Thanks Mike ... really liked doing that HnT and was glad we could veer away from tech topics and talk about the biz. Hope we can cross paths again soon.
I've pretty much given up on AngelList for the time being. I'm not in in the valley (although not too far) and not in a large metro. All of my past success has been bootstrapped so I know no one in the VC community.
I did reach out to a few people I met at conferences but that got me nowhere. I thought being a TechStars finalist might help too.
Meh. I decided it's really not worth the time/effort now. Maybe I'm doing something wrong (yes, I've read all the relevant posts on "hacking angellist") but for now, I'll focus on the product and growth. Perhaps I'll try again later.
To me - this is very clear distinction in Bay Area. The guys I know that are most impressive (and build the best startups) shut their doors, code like crazy and don't waste time with what other people other than their customers think of them. The product speaks for itself.
Then you have another set of entrepreneurs leveraging credentials, friendships and their previous successes to 'hack' the fundraising process, it detracts from delivering user experience.
Don't fall into this fundraising mindset - "if you want to raise money, there’s no substitute for working hard on your reputation". There is a substitute - its delivering measurable benefit to customers. Work hard on delivering value to the rest of the world. Its an important distinction because thinking about what investors think of you detracts from a maniacal focus on product.

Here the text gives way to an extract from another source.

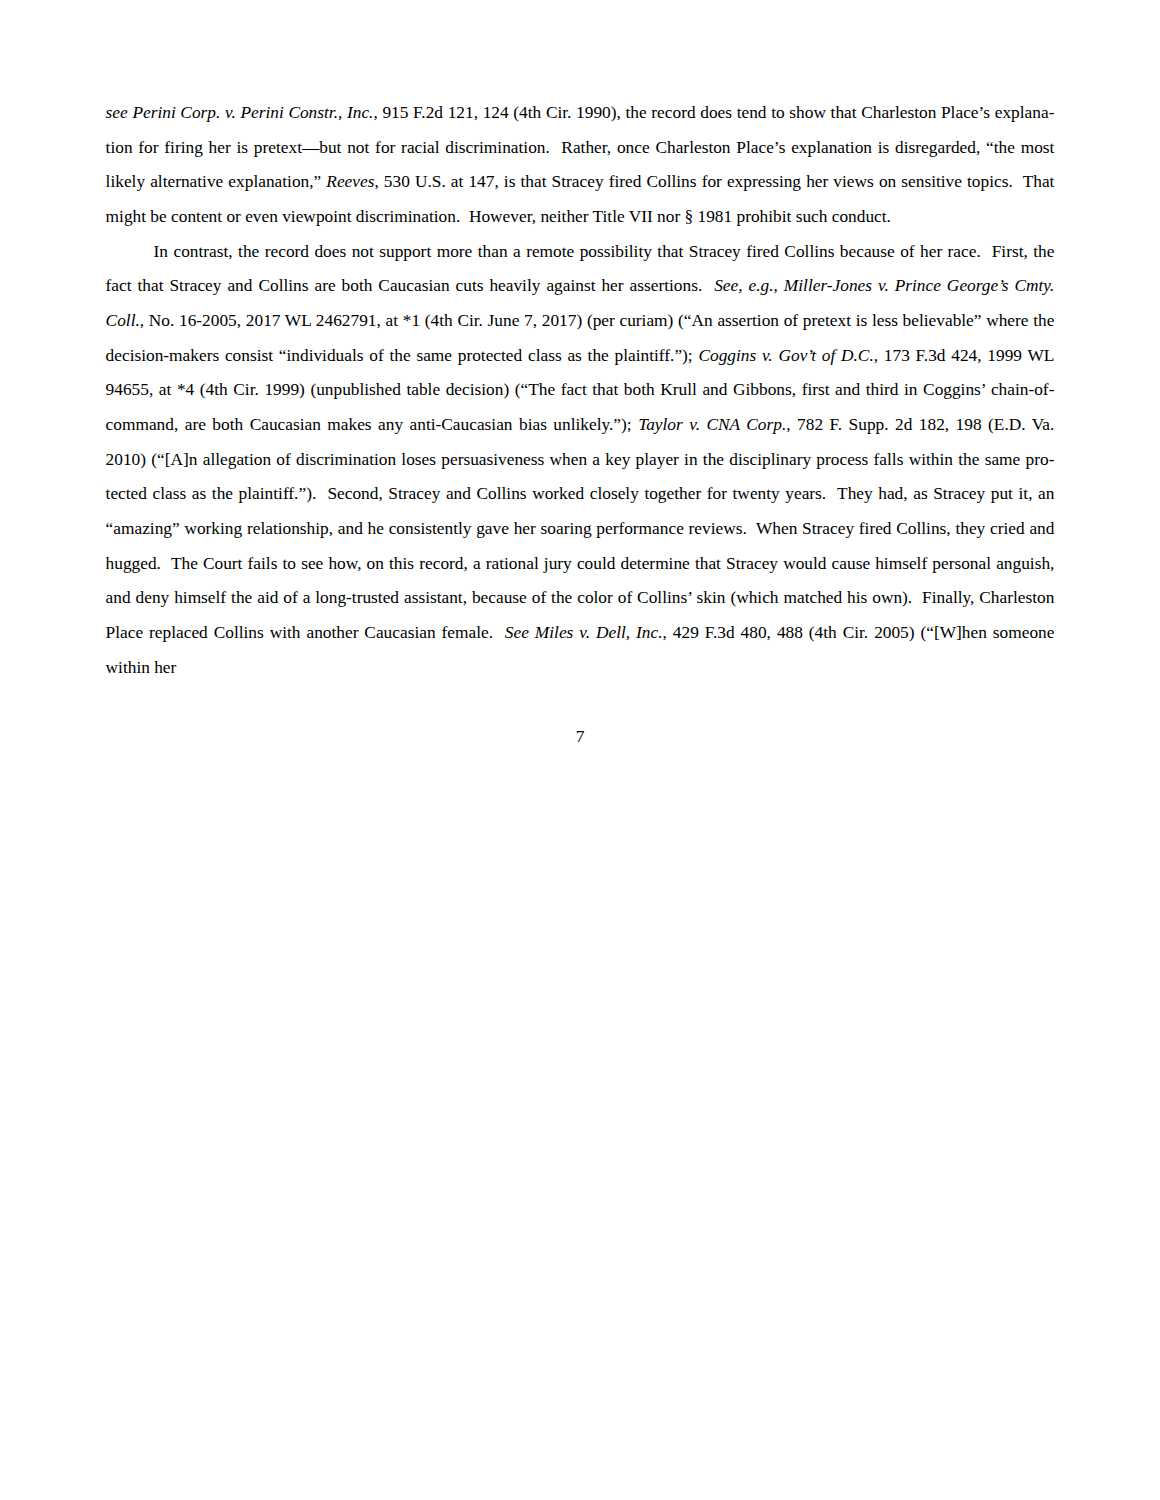see Perini Corp. v. Perini Constr., Inc., 915 F.2d 121, 124 (4th Cir. 1990), the record does tend to show that Charleston Place’s explanation for firing her is pretext—but not for racial discrimination. Rather, once Charleston Place’s explanation is disregarded, “the most likely alternative explanation,” Reeves, 530 U.S. at 147, is that Stracey fired Collins for expressing her views on sensitive topics. That might be content or even viewpoint discrimination. However, neither Title VII nor § 1981 prohibit such conduct.
In contrast, the record does not support more than a remote possibility that Stracey fired Collins because of her race. First, the fact that Stracey and Collins are both Caucasian cuts heavily against her assertions. See, e.g., Miller-Jones v. Prince George’s Cmty. Coll., No. 16-2005, 2017 WL 2462791, at *1 (4th Cir. June 7, 2017) (per curiam) (“An assertion of pretext is less believable” where the decision-makers consist “individuals of the same protected class as the plaintiff.”); Coggins v. Gov’t of D.C., 173 F.3d 424, 1999 WL 94655, at *4 (4th Cir. 1999) (unpublished table decision) (“The fact that both Krull and Gibbons, first and third in Coggins’ chain-of-command, are both Caucasian makes any anti-Caucasian bias unlikely.”); Taylor v. CNA Corp., 782 F. Supp. 2d 182, 198 (E.D. Va. 2010) (“[A]n allegation of discrimination loses persuasiveness when a key player in the disciplinary process falls within the same protected class as the plaintiff.”). Second, Stracey and Collins worked closely together for twenty years. They had, as Stracey put it, an “amazing” working relationship, and he consistently gave her soaring performance reviews. When Stracey fired Collins, they cried and hugged. The Court fails to see how, on this record, a rational jury could determine that Stracey would cause himself personal anguish, and deny himself the aid of a long-trusted assistant, because of the color of Collins’ skin (which matched his own). Finally, Charleston Place replaced Collins with another Caucasian female. See Miles v. Dell, Inc., 429 F.3d 480, 488 (4th Cir. 2005) (“[W]hen someone within her
7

Its pre-mature reputation optimization. You want to build your rep after you've proven delivering value to customers.. the product should speak for itself.
I consider social capitalism an evil because it creates conflicts of interest, and detracts from goal-oriented thinking. However, like politics and bureaucracy - it is an evil that startups have to confront at some point, or be confronted with. I balance this with a maniacal focus on delivering value while staying at low profile - its tough to create a professional persona in line with your startup before you have accomplished measurable customer value. Without this kind of timing, its very easy to detract from your startup goals because you personally have to conform to a misinformed notion of a professional persona. I'd be curious if others have had challenges along this line..
One last thought, social capitalism gets multiplied by orders of magnitude when you leverage the hub. ie, relationships for finance, advertising are going to be much more valuable in NYC. In optimizing reputation, spend cycles where they have the highest return.